Brief Psychotic Disorder ?>

Brief Psychotic Disorder

Brief Psychotic Disorder


In 1913, Karl Jaspers described specific criteria for the diagnosis of reactive psychosis, including the presence of an identifiable and extremely traumatic stressor, a close relation between the stressor and the development of psychosis, and a generally benign course for the psychotic episode.

The Diagnostic and Statistical Manual of Mental Disorders, Fourth Edition (DSM-IV) describes brief psychotic disorder based primarily on duration of symptoms. DSM-IV defines brief psychotic disorder as an illness lasting from 1 day to 1 month, with an eventual return to the premorbid level of functioning.

The diagnosis has been better appreciated and more completely studied in Scandinavia and other western European countries than in the United States.

Some data suggest increased incidence of mood disorders in families of patients with brief psychotic disorder. Psychodynamic theories suggest that the psychotic symptoms occur because of inadequate coping mechanisms, as a defense against prohibited fantasy, or as an escape from a specific psychological situation. It must be understood that the individual perceives the stress as totally overwhelming. Neither biological nor psychological theories have been validated by carefully controlled clinical studies.
United States

Brief psychotic disorder is not common. According to one follow-up study of 221 first-admission patients with affective and nonaffective psychoses, only 20 (9%) of the 221 experienced brief psychoses, and only 7 (3%) experienced acute brief psychoses.

According to an international epidemiologic study, in contrast to schizophrenia, incidence of nonaffective acute remitting psychoses was 10-fold higher in developing countries than in industrialized countries. Some clinicians believe that the disorder may most frequently occur in patients from low socioeconomic classes, patients with preexisting personality disorders, and immigrants.

In nonindustrialized countries, such terms as yak, latah, koro, amok, and whitiligo have been used to describe psychotic states precipitated by stressful events. These and several similar cultural terms are now considered to be culture-bound syndromes.

As with any other psychotic episode, the risk of harm to self and/or others increases with an acute episode of brief psychotic disorder.

According to an international epidemiologic study, incidence of the disorder was 2-fold higher in women than in men. Study reports in the United States indicate even higher incidence in women than in men.

The disorder is more common in patients late in the third to early in the fourth decade of life. Cases have also been recognized later in life.

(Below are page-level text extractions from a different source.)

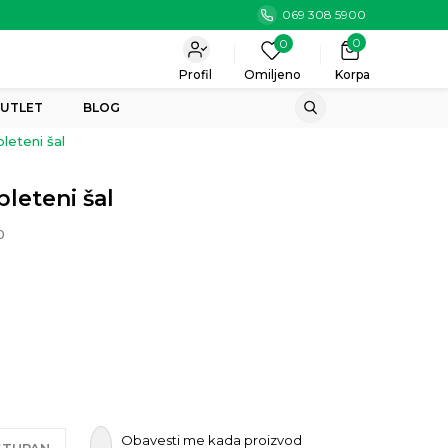
069 308 5900
0
0
Profil
Omiljeno
Korpa
UTLET
BLOG
leteni šal
pleteni šal
0
Obavesti me kada proizvod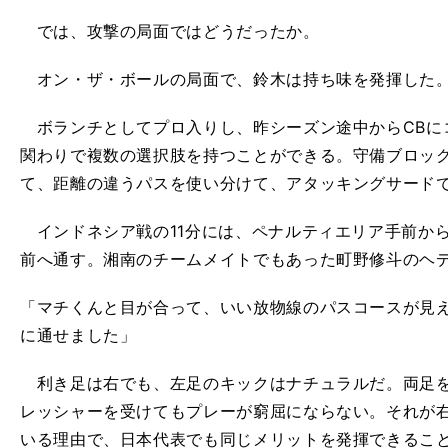
では、攻撃の局面ではどうだったか。
オン・ザ・ボールの局面で、鈴木は持ち味を発揮した
ボランチとしてプロ入りし、昨シーズン途中からCBに
関わりで複数の選択肢を持つことができる。守備ブロッ
て、距離の違うパスを使い分けて、アタッキングサード
インドネシア戦の11分には、ペナルティエリア手前か
前へ通す。湘南のチームメイトでもあった町野修斗のヘ
「マチくんと目が合って、いい放物線のパスコースが見
に通せました」
利き足は右でも、左足のキックはナチュラルだ。両足を
レッシャーを受けてもプレーが窮屈にならない。それが
いる理由で、日本代表でも同じメリットを発揮できるこ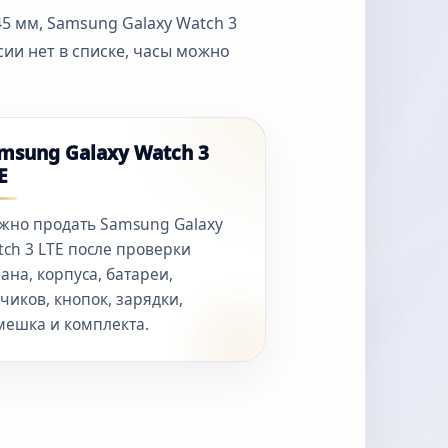
45 мм, Samsung Galaxy Watch 3
рсии нет в списке, часы можно
msung Galaxy Watch 3
E
жно продать Samsung Galaxy
ch 3 LTE после проверки
ана, корпуса, батареи,
чиков, кнопок, зарядки,
мешка и комплекта.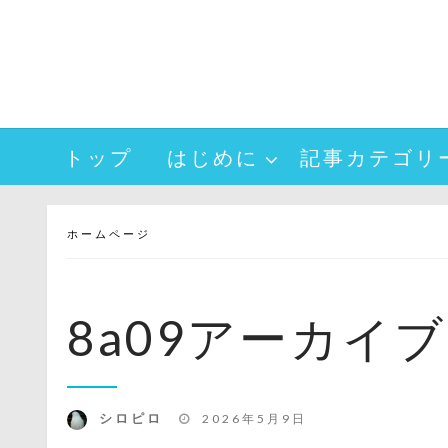
コ
ン
テ
ン
ツ
へ
トップ
はじめに
記事カテゴリ
ス
キ
ッ
プ
ホームページ
8a09アーカイブ 
投
シロピロ
2026年5月9日
稿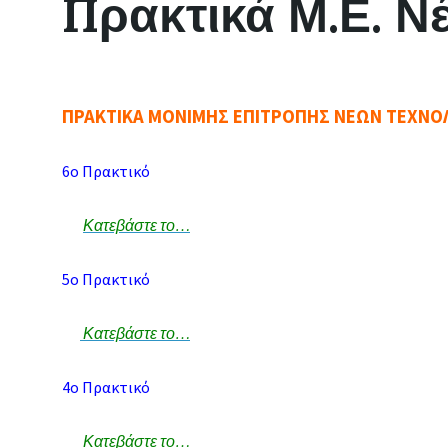
Πρακτικά Μ.Ε. Ν
ΠΡΑΚΤΙΚΑ ΜΟΝΙΜΗΣ ΕΠΙΤΡΟΠΗΣ ΝΕΩΝ ΤΕΧΝΟ
6ο Πρακτικό
Κατεβάστε το…
5ο Πρακτικό
Κατεβάστε το…
4ο Πρακτικό
Κατεβάστε το…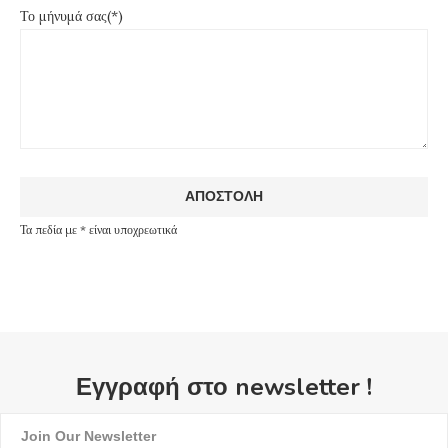
Το μήνυμά σας(*)
Τα πεδία με * είναι υποχρεωτικά
Εγγραφή στο newsletter !
Join Our Newsletter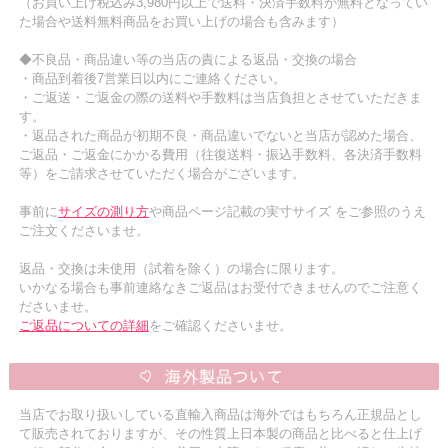
（お買い上げ税込み3,980円以上で送料・決済手数料が無料となってい
た場合や送料無料商品をお買い上げの場合も含みます）
◆不良品・商品違い等の当店の責による返品・交換の場合
・商品到着後7営業日以内にご連絡ください。
・ご返送・ご返金の際の送料や手数料は当店負担とさせていただきま
す。
・返品された商品が初期不良・商品違いでないと当店が認めた場合、
ご返品・ご返金にかかる費用（往復送料・振込手数料、各決済手数料
等）をご請求させていただく場合がございます。
事前に
サイズの測り方
や商品ページ記載の実寸サイズ をご参照のうえ
ご注文くださいませ。
返品・交換は未使用（試着を除く）の場合に限ります。
いかなる場合も事前連絡なきご返品はお受付できませんのでご注意く
ださいませ。
ご返品についての詳細
をご確認くださいませ。
当店でお取り扱いしている直輸入商品は海外ではもちろん正規品とし
て販売されておりますが、その性質上日本製の商品と比べると仕上げ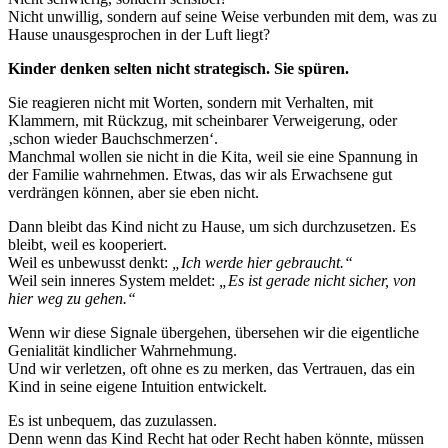
Nicht unwillig, sondern auf seine Weise verbunden mit dem, was zu
Hause unausgesprochen in der Luft liegt?
Kinder denken selten nicht strategisch. Sie spüren.
Sie reagieren nicht mit Worten, sondern mit Verhalten, mit
Klammern, mit Rückzug, mit scheinbarer Verweigerung, oder
‚schon wieder Bauchschmerzen‘.
Manchmal wollen sie nicht in die Kita, weil sie eine Spannung in
der Familie wahrnehmen. Etwas, das wir als Erwachsene gut
verdrängen können, aber sie eben nicht.
Dann bleibt das Kind nicht zu Hause, um sich durchzusetzen. Es
bleibt, weil es kooperiert.
Weil es unbewusst denkt:
„Ich werde hier gebraucht.“
Weil sein inneres System meldet:
„Es ist gerade nicht sicher, von
hier weg zu gehen.“
Wenn wir diese Signale übergehen, übersehen wir die eigentliche
Genialität kindlicher Wahrnehmung.
Und wir verletzen, oft ohne es zu merken, das Vertrauen, das ein
Kind in seine eigene Intuition entwickelt.
Es ist unbequem, das zuzulassen.
Denn wenn das Kind Recht hat oder Recht haben könnte, müssen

DSM-IV diagnostic criteria require presence of one or more of the following: delusions, hallucinations, disorganized speech, or grossly disorganized or catatonic behavior. These criteria also require an episodic duration of the disturbance for at least 1 day but less than 1 month, with eventual return to the premorbid level of functioning. According to the DSM-IV, the diagnosis of brief psychotic disorder can be specified as with or without marked stressors or with postpartum onset. Some clinicians believe that persons with personality disorders (eg, narcissistic, paranoid, borderline, schizotypal) are more prone to develop brief psychotic disorder in stressful situations.
Patients with brief psychotic disorder have an abrupt onset of one or more of the following symptoms:
Delusions: Rapidly changing delusional topics
Bizarre behavior and posture
Disorganized speech
Patients may present with a variety of associated symptoms, including the following:
Affective symptoms: Rapidly changing mood
Disorientation (A careful Mental Status Examination can distinguish this from delirium, dementia, or other organic brain syndromes.)
Impaired attention
Catatonic behavior (for some patients)
Characteristic symptoms in brief psychotic disorder
Emotional volatility
Outlandish dress or behavior
Screaming or muteness
Impaired memory for recent events
Routine physical examination is necessary to exclude medical causes of psychosis.
Mental Status Examination: Patients usually present with severe psychotic agitation that may be associated with strange or bizarre behavior, uncooperativeness, physical or verbal aggression, disorganized speech, screaming or muteness, labile or depressed mood, suicidal and/or homicidal thoughts or behaviors, restlessness, hallucinations, delusions, disorientation, impaired attention, impaired concentration, impaired memory, poor insight, and poor judgment.
Psychological stressors in individuals with personality disorders may precipitate brief periods of psychotic symptoms. In such cases, if symptoms persist longer than 1 day, an additional diagnosis of brief psychotic disorder may be considered.

Causes are largely unknown.
Patients with personality disorder may have biological or psychological vulnerability toward the development of psychotic symptoms.
One or more severe stress factors, such as traumatic events, family conflict, employment problems, accidents, severe illness, death of a loved one, and uncertain immigration status, can precipitate brief reactive psychosis.
Some studies support a genetic vulnerability to brief psychotic disorder.